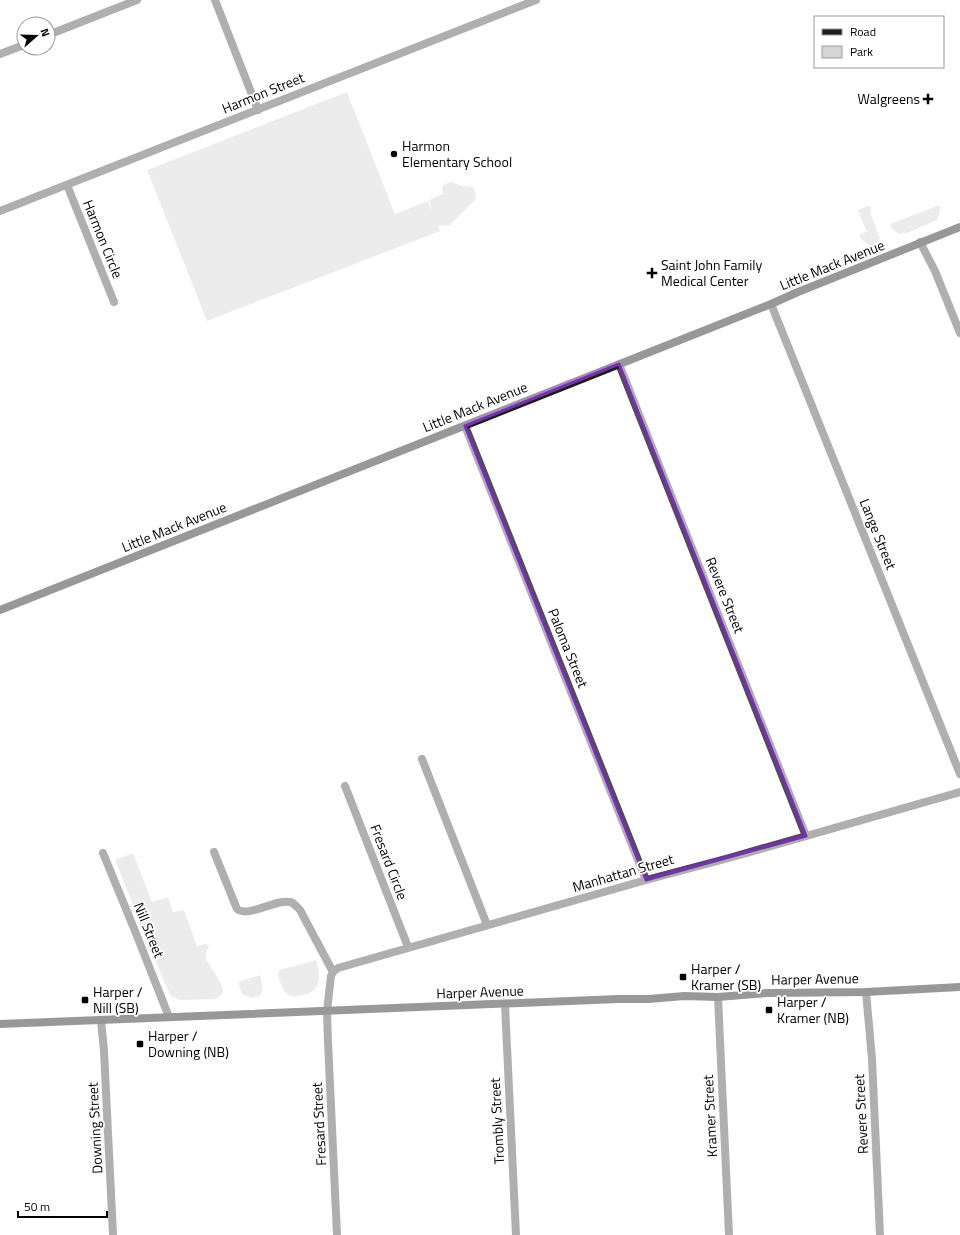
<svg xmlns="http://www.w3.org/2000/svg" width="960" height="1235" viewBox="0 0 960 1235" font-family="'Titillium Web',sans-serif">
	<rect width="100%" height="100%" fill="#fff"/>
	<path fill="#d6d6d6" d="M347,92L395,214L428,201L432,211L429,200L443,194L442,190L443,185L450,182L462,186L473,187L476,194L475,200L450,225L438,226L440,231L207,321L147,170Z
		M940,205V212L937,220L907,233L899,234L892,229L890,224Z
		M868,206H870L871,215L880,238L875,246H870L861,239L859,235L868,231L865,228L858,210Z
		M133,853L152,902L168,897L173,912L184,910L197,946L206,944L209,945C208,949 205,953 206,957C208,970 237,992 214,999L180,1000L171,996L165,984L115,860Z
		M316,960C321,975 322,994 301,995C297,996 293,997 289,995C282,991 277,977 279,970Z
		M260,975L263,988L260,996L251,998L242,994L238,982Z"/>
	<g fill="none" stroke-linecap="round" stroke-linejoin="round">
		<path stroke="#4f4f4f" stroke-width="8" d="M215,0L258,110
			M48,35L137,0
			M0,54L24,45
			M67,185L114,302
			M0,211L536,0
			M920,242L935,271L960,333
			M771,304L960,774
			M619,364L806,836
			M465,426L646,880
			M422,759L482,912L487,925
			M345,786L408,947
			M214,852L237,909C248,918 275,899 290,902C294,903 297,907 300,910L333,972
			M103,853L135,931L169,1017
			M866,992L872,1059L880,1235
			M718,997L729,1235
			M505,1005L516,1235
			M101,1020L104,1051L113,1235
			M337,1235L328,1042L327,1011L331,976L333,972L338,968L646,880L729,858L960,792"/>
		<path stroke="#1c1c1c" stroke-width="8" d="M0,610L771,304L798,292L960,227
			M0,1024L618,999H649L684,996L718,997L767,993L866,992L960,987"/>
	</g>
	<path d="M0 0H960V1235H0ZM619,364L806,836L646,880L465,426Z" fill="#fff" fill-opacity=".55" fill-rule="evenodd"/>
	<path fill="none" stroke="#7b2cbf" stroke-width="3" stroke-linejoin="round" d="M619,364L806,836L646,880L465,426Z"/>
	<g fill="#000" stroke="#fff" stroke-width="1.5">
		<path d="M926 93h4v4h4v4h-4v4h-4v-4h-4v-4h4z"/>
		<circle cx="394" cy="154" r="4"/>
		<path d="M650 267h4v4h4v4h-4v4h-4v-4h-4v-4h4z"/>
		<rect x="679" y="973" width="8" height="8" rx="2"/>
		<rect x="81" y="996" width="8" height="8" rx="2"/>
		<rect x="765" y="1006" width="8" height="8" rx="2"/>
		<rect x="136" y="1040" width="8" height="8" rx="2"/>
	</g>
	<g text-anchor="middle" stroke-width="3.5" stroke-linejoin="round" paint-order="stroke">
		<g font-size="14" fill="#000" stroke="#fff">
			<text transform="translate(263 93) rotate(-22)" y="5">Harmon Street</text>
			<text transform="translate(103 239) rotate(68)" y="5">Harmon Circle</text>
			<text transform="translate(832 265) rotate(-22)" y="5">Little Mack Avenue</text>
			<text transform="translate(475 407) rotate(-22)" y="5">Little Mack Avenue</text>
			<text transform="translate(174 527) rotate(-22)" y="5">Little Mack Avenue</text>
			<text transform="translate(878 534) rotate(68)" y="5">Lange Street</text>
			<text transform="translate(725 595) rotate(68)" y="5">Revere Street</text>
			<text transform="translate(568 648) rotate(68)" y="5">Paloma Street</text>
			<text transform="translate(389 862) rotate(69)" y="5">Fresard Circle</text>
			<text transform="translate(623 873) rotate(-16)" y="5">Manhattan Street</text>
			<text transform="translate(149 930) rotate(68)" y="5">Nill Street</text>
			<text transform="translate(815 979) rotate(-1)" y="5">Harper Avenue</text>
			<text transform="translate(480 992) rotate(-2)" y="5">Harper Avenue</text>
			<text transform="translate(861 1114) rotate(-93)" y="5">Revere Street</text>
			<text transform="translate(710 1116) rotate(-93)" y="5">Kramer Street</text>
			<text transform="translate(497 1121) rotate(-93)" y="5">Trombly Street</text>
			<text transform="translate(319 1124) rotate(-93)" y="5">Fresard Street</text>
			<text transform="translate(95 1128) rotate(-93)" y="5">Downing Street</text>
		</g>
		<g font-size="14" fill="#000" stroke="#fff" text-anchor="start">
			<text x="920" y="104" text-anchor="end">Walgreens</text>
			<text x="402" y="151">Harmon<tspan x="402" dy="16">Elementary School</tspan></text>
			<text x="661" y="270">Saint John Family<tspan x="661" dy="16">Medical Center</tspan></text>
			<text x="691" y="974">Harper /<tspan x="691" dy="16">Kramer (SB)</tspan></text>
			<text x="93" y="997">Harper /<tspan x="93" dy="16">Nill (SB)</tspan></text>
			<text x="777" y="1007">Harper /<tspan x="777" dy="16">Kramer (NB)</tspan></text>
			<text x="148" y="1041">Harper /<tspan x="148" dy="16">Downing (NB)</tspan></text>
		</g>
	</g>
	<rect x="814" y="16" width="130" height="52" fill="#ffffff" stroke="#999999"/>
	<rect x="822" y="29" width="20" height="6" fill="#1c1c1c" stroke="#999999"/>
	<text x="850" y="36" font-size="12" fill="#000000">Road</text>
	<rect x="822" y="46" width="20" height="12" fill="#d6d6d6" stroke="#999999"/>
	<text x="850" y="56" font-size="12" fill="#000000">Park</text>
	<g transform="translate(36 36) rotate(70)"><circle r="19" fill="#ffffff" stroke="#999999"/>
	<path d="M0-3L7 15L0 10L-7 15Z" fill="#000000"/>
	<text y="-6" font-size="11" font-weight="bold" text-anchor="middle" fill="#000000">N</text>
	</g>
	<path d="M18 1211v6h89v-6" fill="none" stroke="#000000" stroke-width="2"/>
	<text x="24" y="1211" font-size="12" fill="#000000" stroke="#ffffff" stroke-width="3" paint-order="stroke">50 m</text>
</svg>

• • • • •

# Work required
Once the pictures have been removed, reproduce each line of the material above exactly.

# Task output
<svg xmlns="http://www.w3.org/2000/svg" width="960" height="1235" viewBox="0 0 960 1235" font-family="'Titillium Web',sans-serif">
	<rect width="100%" height="100%" fill="#fff"/>
	<path fill="#d6d6d6" d="M347,92L395,214L428,201L432,211L429,200L443,194L442,190L443,185L450,182L462,186L473,187L476,194L475,200L450,225L438,226L440,231L207,321L147,170Z
		M940,205V212L937,220L907,233L899,234L892,229L890,224Z
		M868,206H870L871,215L880,238L875,246H870L861,239L859,235L868,231L865,228L858,210Z
		M133,853L152,902L168,897L173,912L184,910L197,946L206,944L209,945C208,949 205,953 206,957C208,970 237,992 214,999L180,1000L171,996L165,984L115,860Z
		M316,960C321,975 322,994 301,995C297,996 293,997 289,995C282,991 277,977 279,970Z
		M260,975L263,988L260,996L251,998L242,994L238,982Z"/>
	<g fill="none" stroke-linecap="round" stroke-linejoin="round">
		<path stroke="#4f4f4f" stroke-width="8" d="M215,0L258,110
			M48,35L137,0
			M0,54L24,45
			M67,185L114,302
			M0,211L536,0
			M920,242L935,271L960,333
			M771,304L960,774
			M619,364L806,836
			M465,426L646,880
			M422,759L482,912L487,925
			M345,786L408,947
			M214,852L237,909C248,918 275,899 290,902C294,903 297,907 300,910L333,972
			M103,853L135,931L169,1017
			M866,992L872,1059L880,1235
			M718,997L729,1235
			M505,1005L516,1235
			M101,1020L104,1051L113,1235
			M337,1235L328,1042L327,1011L331,976L333,972L338,968L646,880L729,858L960,792"/>
		<path stroke="#1c1c1c" stroke-width="8" d="M0,610L771,304L798,292L960,227
			M0,1024L618,999H649L684,996L718,997L767,993L866,992L960,987"/>
	</g>
	<path d="M0 0H960V1235H0ZM619,364L806,836L646,880L465,426Z" fill="#fff" fill-opacity=".55" fill-rule="evenodd"/>
	<path fill="none" stroke="#7b2cbf" stroke-width="3" stroke-linejoin="round" d="M619,364L806,836L646,880L465,426Z"/>
	<g fill="#000" stroke="#fff" stroke-width="1.5">
		<path d="M926 93h4v4h4v4h-4v4h-4v-4h-4v-4h4z"/>
		<circle cx="394" cy="154" r="4"/>
		<path d="M650 267h4v4h4v4h-4v4h-4v-4h-4v-4h4z"/>
		<rect x="679" y="973" width="8" height="8" rx="2"/>
		<rect x="81" y="996" width="8" height="8" rx="2"/>
		<rect x="765" y="1006" width="8" height="8" rx="2"/>
		<rect x="136" y="1040" width="8" height="8" rx="2"/>
	</g>
	<g text-anchor="middle" stroke-width="3.5" stroke-linejoin="round" paint-order="stroke">
		<g font-size="14" fill="#000" stroke="#fff">
			<text transform="translate(263 93) rotate(-22)" y="5">Harmon Street</text>
			<text transform="translate(103 239) rotate(68)" y="5">Harmon Circle</text>
			<text transform="translate(832 265) rotate(-22)" y="5">Little Mack Avenue</text>
			<text transform="translate(475 407) rotate(-22)" y="5">Little Mack Avenue</text>
			<text transform="translate(174 527) rotate(-22)" y="5">Little Mack Avenue</text>
			<text transform="translate(878 534) rotate(68)" y="5">Lange Street</text>
			<text transform="translate(725 595) rotate(68)" y="5">Revere Street</text>
			<text transform="translate(568 648) rotate(68)" y="5">Paloma Street</text>
			<text transform="translate(389 862) rotate(69)" y="5">Fresard Circle</text>
			<text transform="translate(623 873) rotate(-16)" y="5">Manhattan Street</text>
			<text transform="translate(149 930) rotate(68)" y="5">Nill Street</text>
			<text transform="translate(815 979) rotate(-1)" y="5">Harper Avenue</text>
			<text transform="translate(480 992) rotate(-2)" y="5">Harper Avenue</text>
			<text transform="translate(861 1114) rotate(-93)" y="5">Revere Street</text>
			<text transform="translate(710 1116) rotate(-93)" y="5">Kramer Street</text>
			<text transform="translate(497 1121) rotate(-93)" y="5">Trombly Street</text>
			<text transform="translate(319 1124) rotate(-93)" y="5">Fresard Street</text>
			<text transform="translate(95 1128) rotate(-93)" y="5">Downing Street</text>
		</g>
		<g font-size="14" fill="#000" stroke="#fff" text-anchor="start">
			<text x="920" y="104" text-anchor="end">Walgreens</text>
			<text x="402" y="151">Harmon<tspan x="402" dy="16">Elementary School</tspan></text>
			<text x="661" y="270">Saint John Family<tspan x="661" dy="16">Medical Center</tspan></text>
			<text x="691" y="974">Harper /<tspan x="691" dy="16">Kramer (SB)</tspan></text>
			<text x="93" y="997">Harper /<tspan x="93" dy="16">Nill (SB)</tspan></text>
			<text x="777" y="1007">Harper /<tspan x="777" dy="16">Kramer (NB)</tspan></text>
			<text x="148" y="1041">Harper /<tspan x="148" dy="16">Downing (NB)</tspan></text>
		</g>
	</g>
	<rect x="814" y="16" width="130" height="52" fill="#ffffff" stroke="#999999"/>
	<rect x="822" y="29" width="20" height="6" fill="#1c1c1c" stroke="#999999"/>
	<text x="850" y="36" font-size="12" fill="#000000">Road</text>
	<rect x="822" y="46" width="20" height="12" fill="#d6d6d6" stroke="#999999"/>
	<text x="850" y="56" font-size="12" fill="#000000">Park</text>
	<g transform="translate(36 36) rotate(70)"><circle r="19" fill="#ffffff" stroke="#999999"/>
	<path d="M0-3L7 15L0 10L-7 15Z" fill="#000000"/>
	<text y="-6" font-size="11" font-weight="bold" text-anchor="middle" fill="#000000">N</text>
	</g>
	<path d="M18 1211v6h89v-6" fill="none" stroke="#000000" stroke-width="2"/>
	<text x="24" y="1211" font-size="12" fill="#000000" stroke="#ffffff" stroke-width="3" paint-order="stroke">50 m</text>
</svg>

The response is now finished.